Termina uma união estável e, junto com o fim do relacionamento, surge um emaranhado de dúvidas sobre partilha de bens, pensão e herança. Um estudo das pesquisadoras Andrea de Almeida Brito, mestranda em direito pela Universidade Católica de Salvador, e Rita de Cássia Simões Moreira Bonelli, doutora em família na sociedade contemporânea, mostra que, mesmo décadas depois de reconhecida pela Constituição, a dissolução desse tipo de união segue sendo um dos temas mais complexos do direito de família brasileiro.
De acordo com uma investigação partilhada pela revista Qualis A Open Minds (propriedade do CPAH, o Centro de Pesquisa e Análises Heráclito, sob gestão técnica da Editora Atena), a informalidade que caracteriza esse tipo de relacionamento é, ao mesmo tempo, sua maior vantagem e sua principal fragilidade jurídica.
De concubinato a entidade familiar protegida pela Constituição
Até 1988, apenas o casamento formal era reconhecido como família legítima no Brasil. A Constituição Federal daquele ano mudou esse cenário ao incluir, no artigo 226, a união estável entre as formas de família merecedoras de proteção do Estado. Anos depois, o Código Civil de 2002 passou a regular o tema de forma mais detalhada, nos artigos 1723 a 1727.
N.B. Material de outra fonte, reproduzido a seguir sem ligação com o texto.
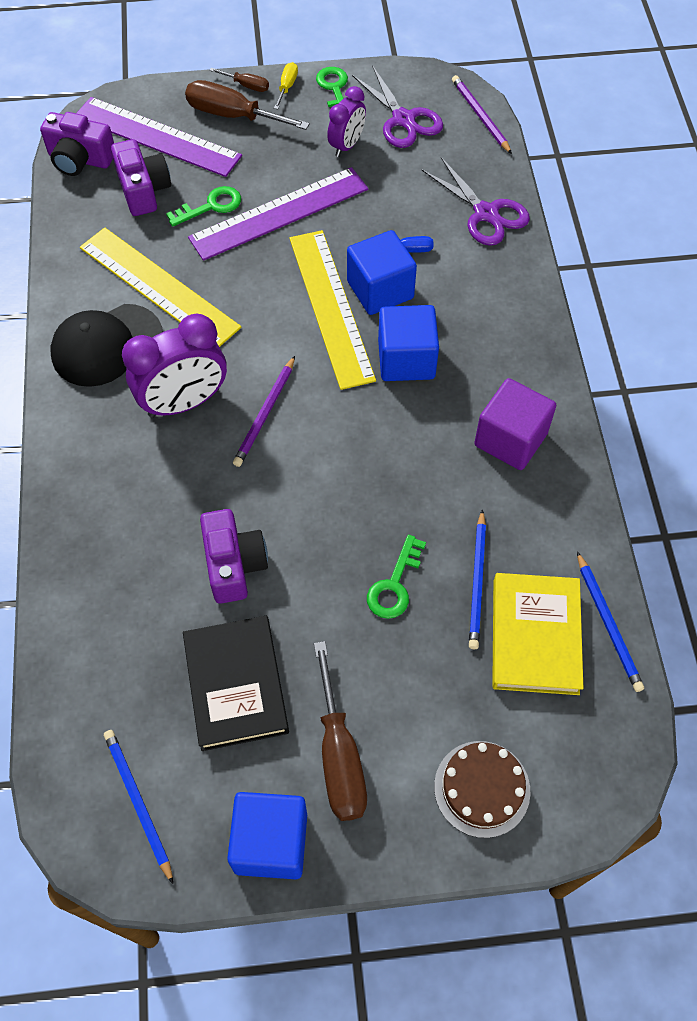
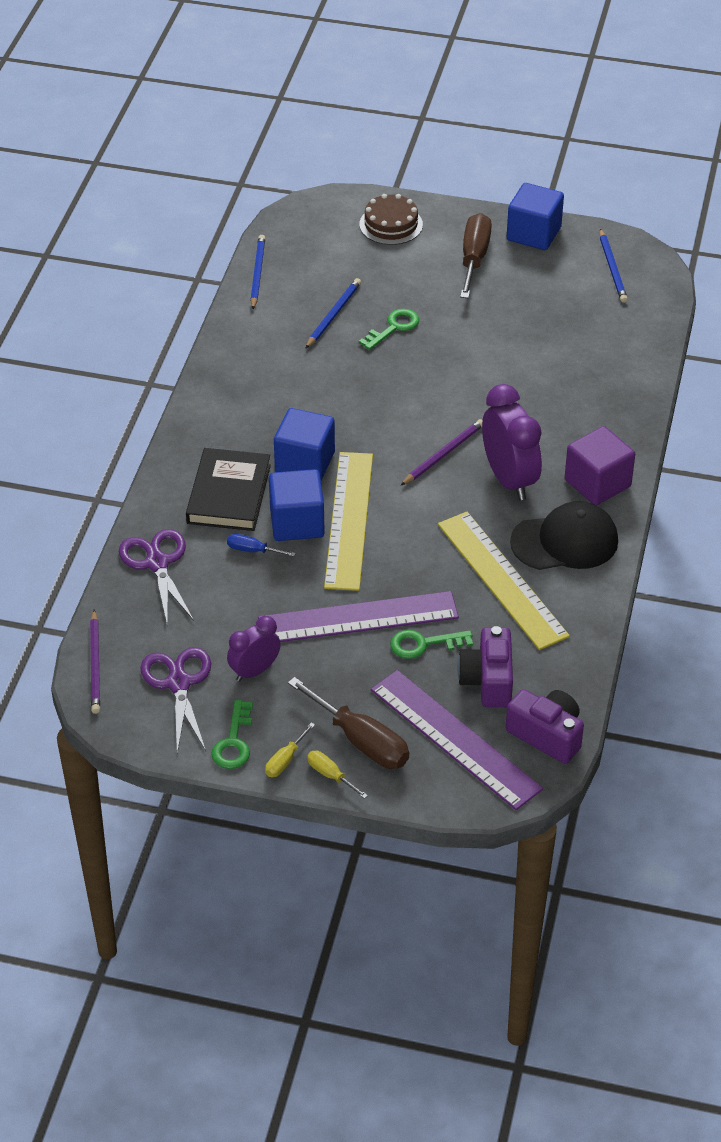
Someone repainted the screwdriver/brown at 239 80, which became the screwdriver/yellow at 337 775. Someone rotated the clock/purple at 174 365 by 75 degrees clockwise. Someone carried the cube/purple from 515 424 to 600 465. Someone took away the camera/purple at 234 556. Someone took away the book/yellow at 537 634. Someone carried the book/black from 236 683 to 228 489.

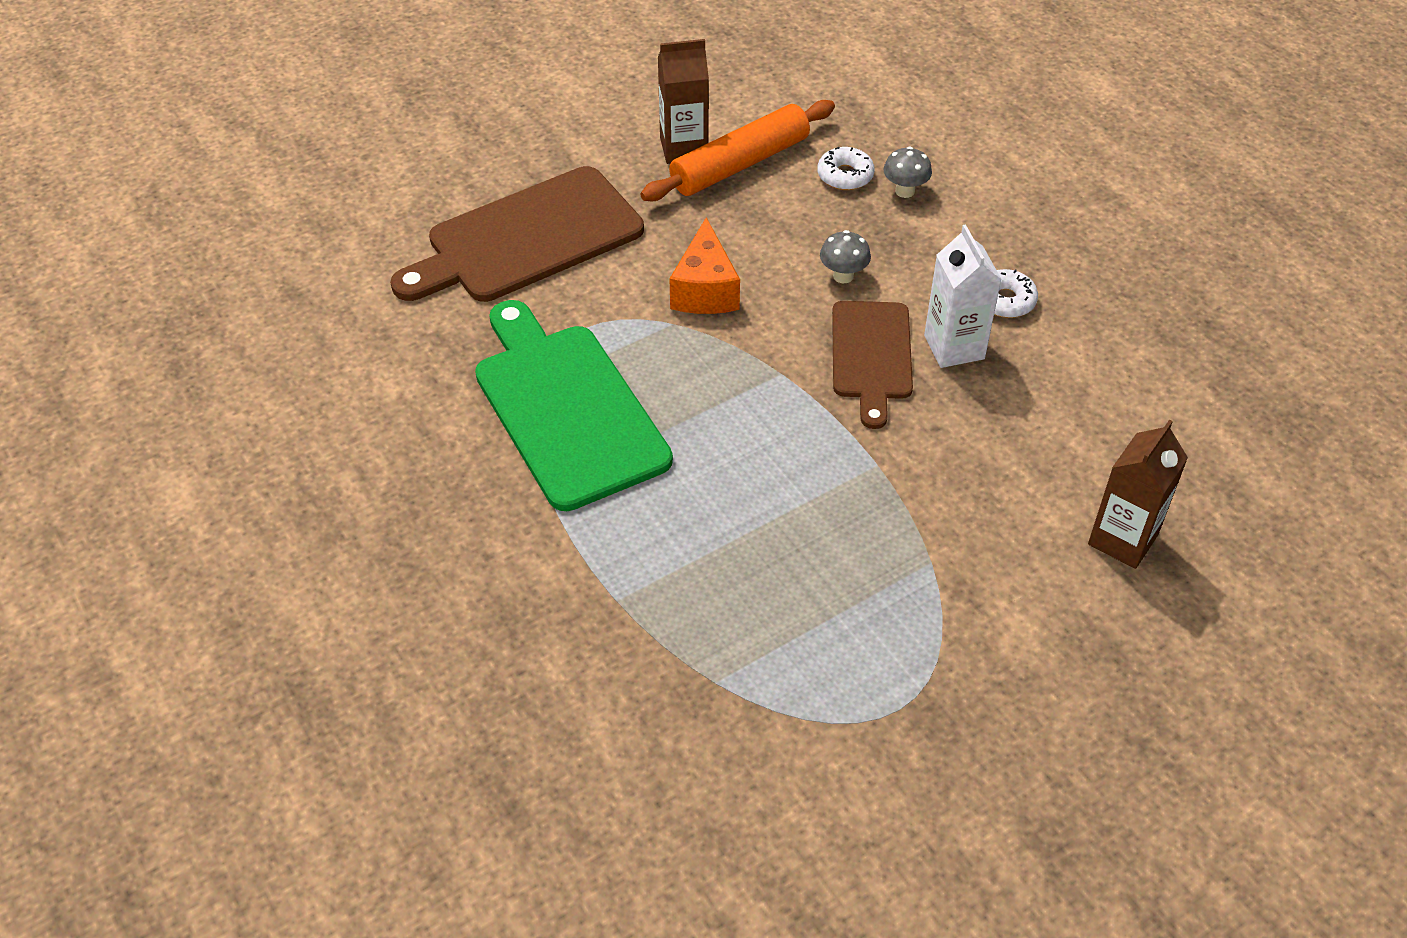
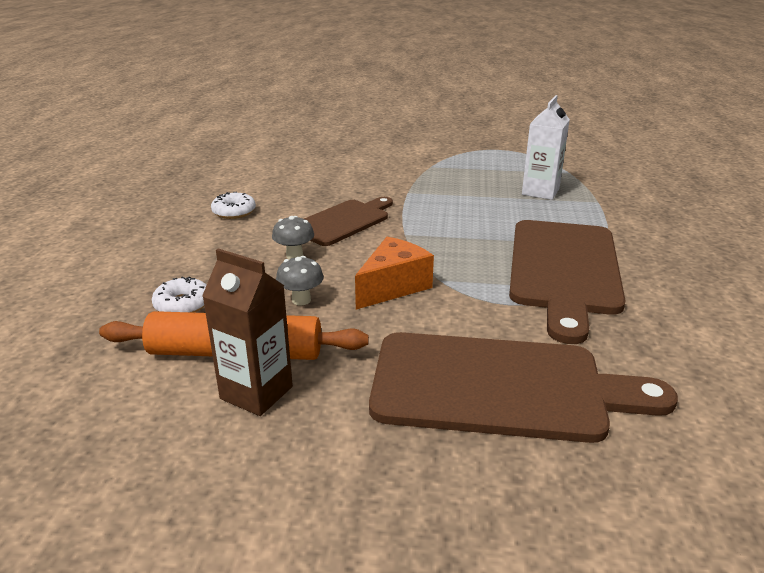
Someone carried the mushroom/grey from 907 172 to 300 281. Someone carried the carton/white from 963 296 to 546 147. Someone repainted the cutting board/green at 574 405, which became the cutting board/brown at 567 282. Someone took away the carton/brown at 1138 494.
O problema começa quando o relacionamento acaba
Segundo as autoras, é justamente na hora da separação que a ausência de registros formais gera insegurança jurídica. Sem escritura pública ou contrato de convivência, provar o início da relação, a duração e até a existência da própria união pode se tornar uma batalha judicial longa e desgastante.
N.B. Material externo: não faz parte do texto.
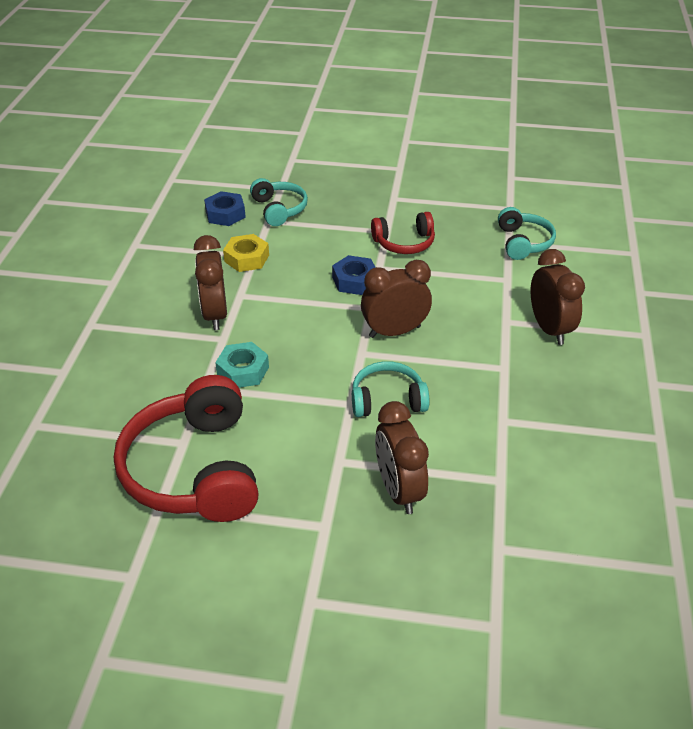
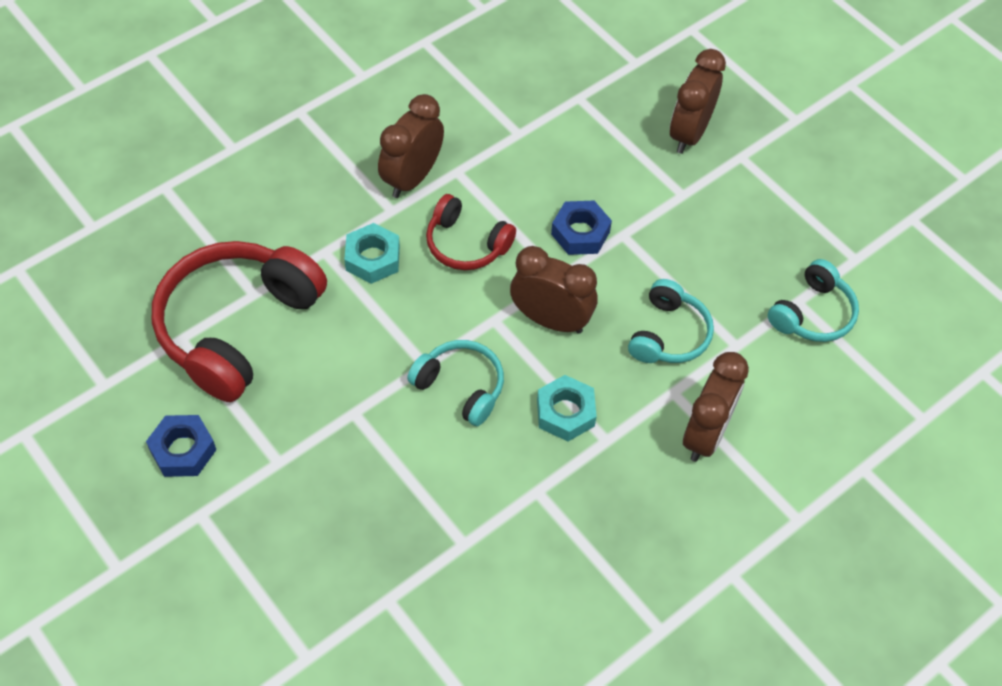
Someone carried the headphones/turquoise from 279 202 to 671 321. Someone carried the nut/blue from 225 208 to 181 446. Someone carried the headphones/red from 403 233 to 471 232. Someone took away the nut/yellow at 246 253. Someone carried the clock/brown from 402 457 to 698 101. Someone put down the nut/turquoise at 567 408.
Herança foi o ponto mais criticado da legislação
Um dos capítulos mais sensíveis da pesquisa trata da herança. Até 2017, o artigo 1790 do Código Civil garantia ao companheiro sobrevivente uma fatia menor da herança do que a destinada ao cônjuge, podendo o parceiro até disputar bens com parentes distantes do falecido. O Supremo Tribunal Federal considerou o dispositivo inconstitucional no julgamento do Recurso Extraordinário 878694, equiparando os direitos sucessórios de companheiros e cônjuges.
O que ajuda a evitar conflitos
O estudo aponta caminhos para reduzir disputas futuras entre casais que optam pela união estável em vez do casamento civil. Entre as recomendações estão:
• formalizar a união por meio de escritura pública em cartório
• firmar contrato de convivência definindo o regime de bens
• manter registros e provas da vida em comum, como contas conjuntas e testemunhas
• buscar mediação familiar em caso de conflito, antes de judicializar a disputa
Liberdade tem preço
Apesar dos riscos, as pesquisadoras destacam que a união estável segue sendo, para muitos casais, sinônimo de liberdade e menos burocracia. O desafio, segundo o estudo, é garantir que essa flexibilidade não se transforme em vulnerabilidade financeira e emocional na hora do rompimento.
Este conteúdo é informativo, baseado em um estudo científico, e não substitui a consulta a um advogado ou profissional do direito de família. Em caso de dúvida sobre uma situação específica, procure orientação jurídica especializada.